Task objective
Everything in the records must appear again exactly, except the images.

*** Opening of Entries supplied ***

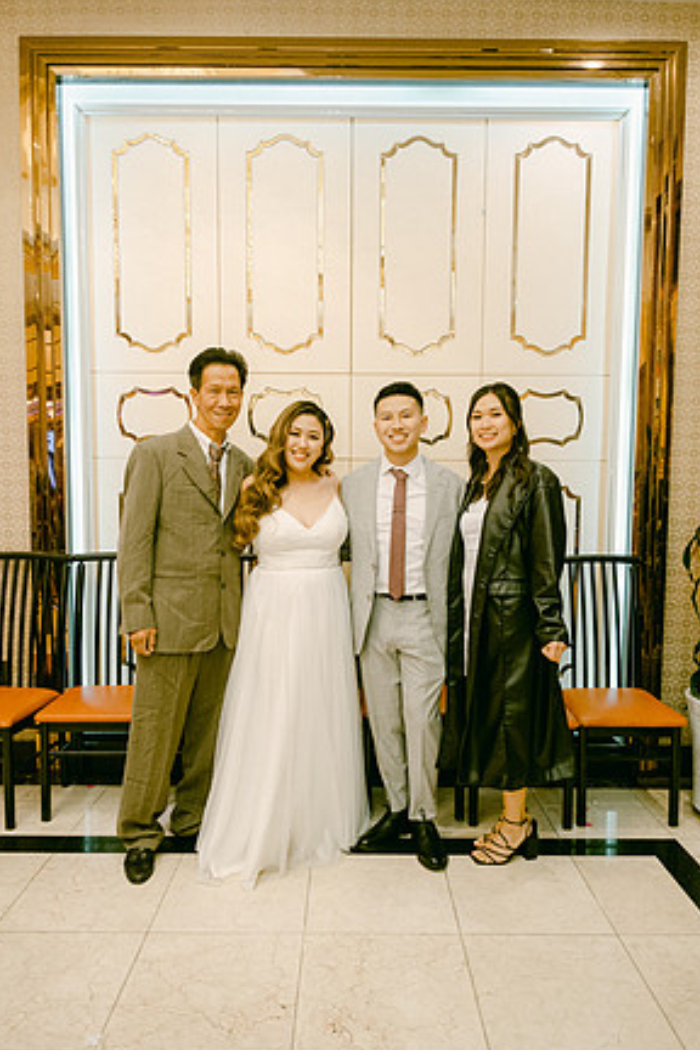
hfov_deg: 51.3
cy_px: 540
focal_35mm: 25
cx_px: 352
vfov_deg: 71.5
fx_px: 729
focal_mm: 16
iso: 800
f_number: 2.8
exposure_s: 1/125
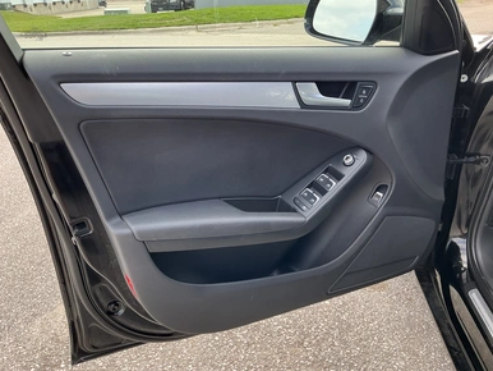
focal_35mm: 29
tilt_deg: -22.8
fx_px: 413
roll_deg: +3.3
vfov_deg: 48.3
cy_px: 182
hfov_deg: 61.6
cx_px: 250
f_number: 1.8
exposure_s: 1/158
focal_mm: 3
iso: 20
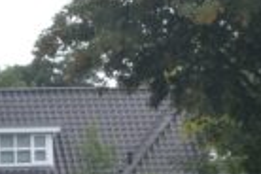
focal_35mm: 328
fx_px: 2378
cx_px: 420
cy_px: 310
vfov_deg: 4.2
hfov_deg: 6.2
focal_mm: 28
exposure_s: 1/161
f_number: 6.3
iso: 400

*** Close of Entries supplied ***

Output
hfov_deg: 51.3
cy_px: 540
focal_35mm: 25
cx_px: 352
vfov_deg: 71.5
fx_px: 729
focal_mm: 16
iso: 800
f_number: 2.8
exposure_s: 1/125
focal_35mm: 29
tilt_deg: -22.8
fx_px: 413
roll_deg: +3.3
vfov_deg: 48.3
cy_px: 182
hfov_deg: 61.6
cx_px: 250
f_number: 1.8
exposure_s: 1/158
focal_mm: 3
iso: 20
focal_35mm: 328
fx_px: 2378
cx_px: 420
cy_px: 310
vfov_deg: 4.2
hfov_deg: 6.2
focal_mm: 28
exposure_s: 1/161
f_number: 6.3
iso: 400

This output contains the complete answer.